FRAGMENT DOKUMENTU:

Reklama

Sądowy epilog wyborów w Załuskach - cd.

06/03/2007 13:42

Apelacja oddalona, protest złożony

Sąd Okręgowy w Płocku oddalił skargę na postanowienie w sprawie wyborów wójta gminy Załuski, którą składał komitet wyborczy, którego kandydatem na wójta był Grzegorz Stranz. Wydaje się jednak, że to nie jest ostateczne rozstrzygnięcie.

Z pięciu kandydatów, do drugiej tury wyborów (26 listopada) wójta gminy Załuski przeszli Romuald Woźniak (PSL) i Grzegorz Stranz (startował z komitetu Samoobrony). Gminna komisja wyborcza stwierdziła, że sześcioma głosami wygrał Woźniak.

LISTA ZADAŃ:
1. Iloma głosami wygrał Romuald Woźniak według tekstu o wyborach w Załuskach?
2. Proszę wypisać z tekstu o wyborach w Załuskach fragment od słów „Z pięciu kandydatów, do” aż do słów „głosami wygrał Woźniak.”.
Korzystaj tylko z tekstu o wyborach w Załuskach.

DANE DO ANALIZY:
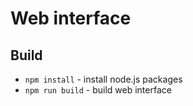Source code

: # Web interface

## Build
 - `npm install` - install node.js packages
 - `npm run build` - build web interface
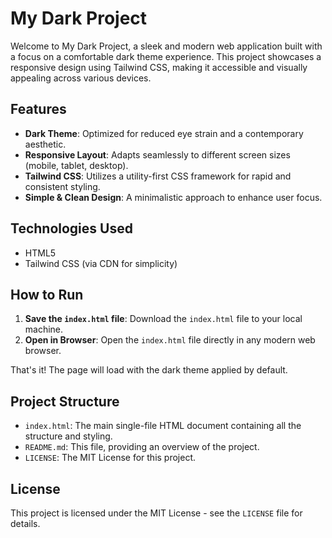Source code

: # My Dark Project

Welcome to My Dark Project, a sleek and modern web application built with a focus on a comfortable dark theme experience. This project showcases a responsive design using Tailwind CSS, making it accessible and visually appealing across various devices.

## Features

-   **Dark Theme**: Optimized for reduced eye strain and a contemporary aesthetic.
-   **Responsive Layout**: Adapts seamlessly to different screen sizes (mobile, tablet, desktop).
-   **Tailwind CSS**: Utilizes a utility-first CSS framework for rapid and consistent styling.
-   **Simple & Clean Design**: A minimalistic approach to enhance user focus.

## Technologies Used

-   HTML5
-   Tailwind CSS (via CDN for simplicity)

## How to Run

1.  **Save the `index.html` file**: Download the `index.html` file to your local machine.
2.  **Open in Browser**: Open the `index.html` file directly in any modern web browser.

That's it! The page will load with the dark theme applied by default.

## Project Structure

-   `index.html`: The main single-file HTML document containing all the structure and styling.
-   `README.md`: This file, providing an overview of the project.
-   `LICENSE`: The MIT License for this project.

## License

This project is licensed under the MIT License - see the `LICENSE` file for details.
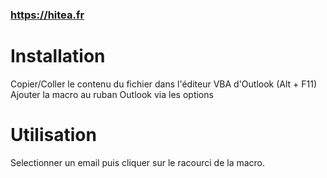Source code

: ### https://hitea.fr

# Installation

Copier/Coller le contenu du fichier dans l'éditeur VBA d'Outlook (Alt + F11)
Ajouter la macro au ruban Outlook via les options

# Utilisation

Selectionner un email puis cliquer sur le racourci de la macro.
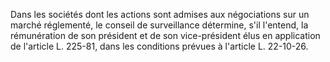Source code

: Dans les sociétés dont les actions sont admises aux négociations sur un marché réglementé, le conseil de surveillance détermine, s'il l'entend, la rémunération de son président et de son vice-président élus en application de l'article L. 225-81, dans les conditions prévues à l'article L. 22-10-26.
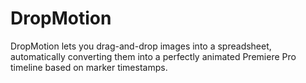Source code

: # DropMotion
DropMotion lets you drag-and-drop images into a spreadsheet, automatically converting them into a perfectly animated Premiere Pro timeline based on marker timestamps.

ROZWIĄZANIA ĆWICZENIA:
1. Sześcioma głosami.

2.
Z pięciu kandydatów, do drugiej tury wyborów (26 listopada) wójta gminy Załuski przeszli Romuald Woźniak (PSL) i Grzegorz Stranz (startował z komitetu Samoobrony). Gminna komisja wyborcza stwierdziła, że sześcioma głosami wygrał Woźniak.